President Obama supports the TPP, calling it a foreign-policy “pivot” in the Pacific Rim that will level the economic playing field by lowering tariffs, and serve as a pressure point for other countries to improve human rights, labor protections and environmental standards.
But politicians from both parties — including Donald Trump, Hillary Clinton and Bernie Sanders — oppose the deal.
Lilly, an award-winning Canadian actor who has worked on TV and film projects from “Lost” to “The Hurt Locker” to “The Hobbit,” argues that the TPP is the opposite of what Obama describes. The agreement, she said, is a “corporate power grab” that allows multinational corporations to sue governments if issues like fair wages and clean water “get in the way of a foreign corporation’s ability to earn its maximum profits in your country.”
As an example, Lilly pointed to TransCanada’s $15 billion lawsuit against the U.S. over the Obama administration’s rejection of the Keystone XL oil pipeline, using arbitration rules in the North American Free Trade Agreement (NAFTA) as leverage.

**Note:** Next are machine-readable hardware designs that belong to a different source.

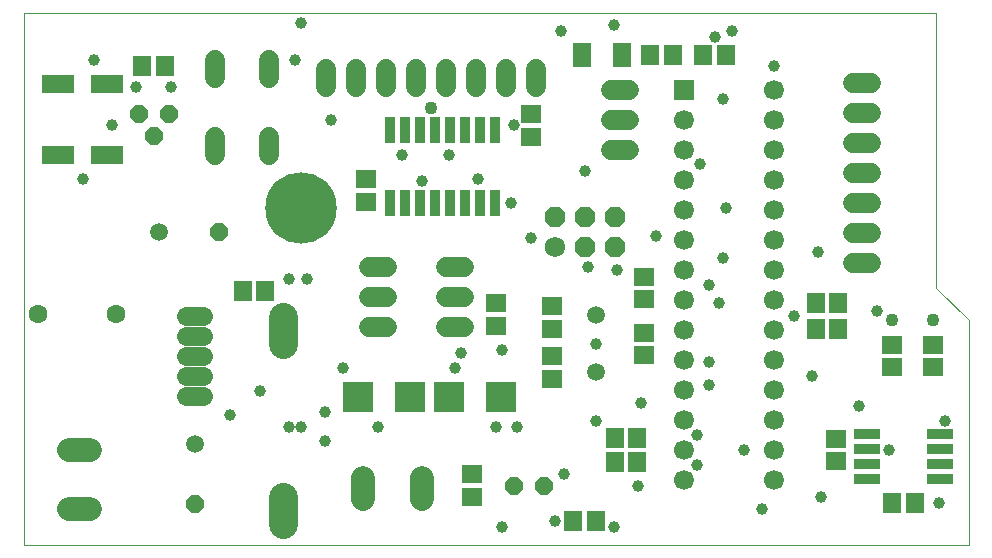
<source format=gts>
G75*
%MOIN*%
%OFA0B0*%
%FSLAX24Y24*%
%IPPOS*%
%LPD*%
%AMOC8*
5,1,8,0,0,1.08239X$1,22.5*
%
%ADD10C,0.0000*%
%ADD11R,0.0666X0.0666*%
%ADD12C,0.0666*%
%ADD13R,0.0591X0.0669*%
%ADD14R,0.0669X0.0591*%
%ADD15C,0.0596*%
%ADD16C,0.0679*%
%ADD17OC8,0.0679*%
%ADD18C,0.0630*%
%ADD19C,0.0964*%
%ADD20OC8,0.0596*%
%ADD21C,0.0630*%
%ADD22C,0.0784*%
%ADD23R,0.1102X0.0630*%
%ADD24R,0.0339X0.0879*%
%ADD25C,0.0679*%
%ADD26R,0.0879X0.0339*%
%ADD27R,0.1024X0.1024*%
%ADD28R,0.0630X0.0787*%
%ADD29C,0.2379*%
%ADD30C,0.0394*%
%ADD31C,0.0433*%
D10*
X000149Y000149D02*
X000149Y017866D01*
X030563Y017866D01*
X030563Y008712D01*
X031645Y007630D01*
X031645Y000149D01*
X000149Y000149D01*
D11*
X022149Y015315D03*
D12*
X022149Y014315D03*
X022149Y013315D03*
X022149Y012315D03*
X022149Y011315D03*
X022149Y010315D03*
X022149Y009315D03*
X022149Y008315D03*
X022149Y007315D03*
X022149Y006315D03*
X022149Y005315D03*
X022149Y004315D03*
X022149Y003315D03*
X022149Y002315D03*
X025149Y002315D03*
X025149Y003315D03*
X025149Y004315D03*
X025149Y005315D03*
X025149Y006315D03*
X025149Y007315D03*
X025149Y008315D03*
X025149Y009315D03*
X025149Y010315D03*
X025149Y011315D03*
X025149Y012315D03*
X025149Y013315D03*
X025149Y014315D03*
X025149Y015315D03*
D13*
X023555Y016488D03*
X022807Y016488D03*
X021783Y016488D03*
X021035Y016488D03*
X008200Y008614D03*
X007452Y008614D03*
X019854Y003693D03*
X020602Y003693D03*
X020602Y002905D03*
X019854Y002905D03*
X019224Y000937D03*
X018476Y000937D03*
X029106Y001527D03*
X029854Y001527D03*
X027295Y007334D03*
X026547Y007334D03*
X026547Y008220D03*
X027295Y008220D03*
X004854Y016094D03*
X004106Y016094D03*
D14*
X011567Y012334D03*
X011567Y011586D03*
X017078Y013752D03*
X017078Y014500D03*
X020819Y009086D03*
X020819Y008338D03*
X020819Y007216D03*
X020819Y006468D03*
X017767Y006429D03*
X017767Y005681D03*
X017767Y007354D03*
X017767Y008102D03*
X015897Y008200D03*
X015897Y007452D03*
X015110Y002492D03*
X015110Y001744D03*
X027216Y002925D03*
X027216Y003673D03*
X029086Y006074D03*
X029086Y006822D03*
X030464Y006822D03*
X030464Y006074D03*
D15*
X019244Y005892D03*
X019244Y007792D03*
X005858Y003511D03*
X004661Y010582D03*
D16*
X017850Y010082D03*
D17*
X018850Y010082D03*
X019850Y010082D03*
X019850Y011082D03*
X018850Y011082D03*
X017850Y011082D03*
D18*
X006118Y007787D02*
X005567Y007787D01*
X005567Y007118D02*
X006118Y007118D01*
X006118Y006448D02*
X005567Y006448D01*
X005567Y005779D02*
X006118Y005779D01*
X006118Y005110D02*
X005567Y005110D01*
D19*
X008811Y006841D02*
X008811Y007726D01*
X008811Y001726D02*
X008811Y000841D01*
D20*
X005858Y001511D03*
X016480Y002118D03*
X017480Y002118D03*
X006661Y010582D03*
X004480Y013769D03*
X004980Y014519D03*
X003980Y014519D03*
D21*
X003220Y007826D03*
X000622Y007826D03*
D22*
X001659Y003299D02*
X002364Y003299D01*
X002364Y001330D02*
X001659Y001330D01*
X011468Y001659D02*
X011468Y002364D01*
X013437Y002364D02*
X013437Y001659D01*
D23*
X002925Y013141D03*
X001311Y013141D03*
X001311Y015504D03*
X002925Y015504D03*
D24*
X012376Y013958D03*
X012876Y013958D03*
X013376Y013958D03*
X013876Y013958D03*
X014376Y013958D03*
X014876Y013958D03*
X015376Y013958D03*
X015876Y013958D03*
X015876Y011538D03*
X015376Y011538D03*
X014876Y011538D03*
X014376Y011538D03*
X013876Y011538D03*
X013376Y011538D03*
X012876Y011538D03*
X012376Y011538D03*
D25*
X012260Y009417D02*
X011660Y009417D01*
X011660Y008417D02*
X012260Y008417D01*
X012260Y007417D02*
X011660Y007417D01*
X014219Y007417D02*
X014819Y007417D01*
X014819Y008417D02*
X014219Y008417D01*
X014219Y009417D02*
X014819Y009417D01*
X008323Y013136D02*
X008323Y013736D01*
X006543Y013736D02*
X006543Y013136D01*
X010232Y015400D02*
X010232Y016000D01*
X011232Y016000D02*
X011232Y015400D01*
X012232Y015400D02*
X012232Y016000D01*
X013232Y016000D02*
X013232Y015400D01*
X014232Y015400D02*
X014232Y016000D01*
X015232Y016000D02*
X015232Y015400D01*
X016232Y015400D02*
X016232Y016000D01*
X017232Y016000D02*
X017232Y015400D01*
X019731Y015322D02*
X020331Y015322D01*
X020331Y014322D02*
X019731Y014322D01*
X019731Y013322D02*
X020331Y013322D01*
X027802Y013551D02*
X028402Y013551D01*
X028402Y014551D02*
X027802Y014551D01*
X027802Y015551D02*
X028402Y015551D01*
X028402Y012551D02*
X027802Y012551D01*
X027802Y011551D02*
X028402Y011551D01*
X028402Y010551D02*
X027802Y010551D01*
X027802Y009551D02*
X028402Y009551D01*
X008323Y015696D02*
X008323Y016296D01*
X006543Y016296D02*
X006543Y015696D01*
D26*
X028270Y003852D03*
X028270Y003352D03*
X028270Y002852D03*
X028270Y002352D03*
X030690Y002352D03*
X030690Y002852D03*
X030690Y003352D03*
X030690Y003852D03*
D27*
X016074Y005070D03*
X014342Y005070D03*
X013023Y005070D03*
X011291Y005070D03*
D28*
X018771Y016488D03*
X020110Y016488D03*
D29*
X009401Y011370D03*
D30*
X012748Y013141D03*
X013437Y012256D03*
X014322Y013141D03*
X015307Y012354D03*
X016389Y011527D03*
X017078Y010385D03*
X018948Y009401D03*
X019933Y009303D03*
X021212Y010444D03*
X023476Y009696D03*
X022984Y008811D03*
X023319Y008220D03*
X025838Y007767D03*
X028594Y007925D03*
X026626Y009893D03*
X023574Y011370D03*
X022689Y012846D03*
X023476Y015011D03*
X025149Y016094D03*
X023771Y017275D03*
X023181Y017078D03*
X019834Y017472D03*
X018063Y017275D03*
X016488Y014126D03*
X018850Y012610D03*
X010385Y014322D03*
X009204Y016291D03*
X009401Y017531D03*
X005070Y015405D03*
X003889Y015405D03*
X002511Y016291D03*
X003102Y014126D03*
X002118Y012354D03*
X009007Y009007D03*
X009598Y009007D03*
X010779Y006055D03*
X010189Y004578D03*
X009401Y004086D03*
X009007Y004086D03*
X010189Y003594D03*
X011960Y004086D03*
X014519Y006055D03*
X014716Y006547D03*
X016094Y006645D03*
X019244Y006842D03*
X020720Y004874D03*
X019244Y004283D03*
X016586Y004086D03*
X015897Y004086D03*
X018161Y002511D03*
X020622Y002118D03*
X022590Y002807D03*
X024165Y003299D03*
X022590Y003791D03*
X022984Y005464D03*
X022984Y006252D03*
X026429Y005759D03*
X028004Y004775D03*
X028988Y003299D03*
X030858Y004283D03*
X026724Y001724D03*
X024756Y001330D03*
X019834Y000740D03*
X017866Y000937D03*
X016094Y000740D03*
X008023Y005267D03*
X007039Y004480D03*
X030661Y001527D03*
D31*
X030464Y007630D03*
X029086Y007630D03*
X013732Y014716D03*
M02*

</source>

The deal has drawn bipartisan opposition, she said, because “Democrats don’t want BP oil suing the American people for denying BP the right to drill off their shores, and Republicans don’t want any foreign corporation telling them what American domestic laws they will and will not honor.”
Justin Sane, the songwriter and lead guitarist for Anti-Flag, says the “Rock Against the TPP” kickoff show in Denver drew nearly 1,000 people. When it comes to issues like human rights and environmental protections, he added, “a trade agreement shouldn’t be the law of the land.”
“I believe in the American dream,” Lilly said. “I believe in equal opportunity for all. My grandfather fought in World War II. He was forever scarred by that. Those brave men and women were fighting for that dream, not fighting to build a nation in debt to multinational corporations. I owe it to Grandpa to fight this fight.”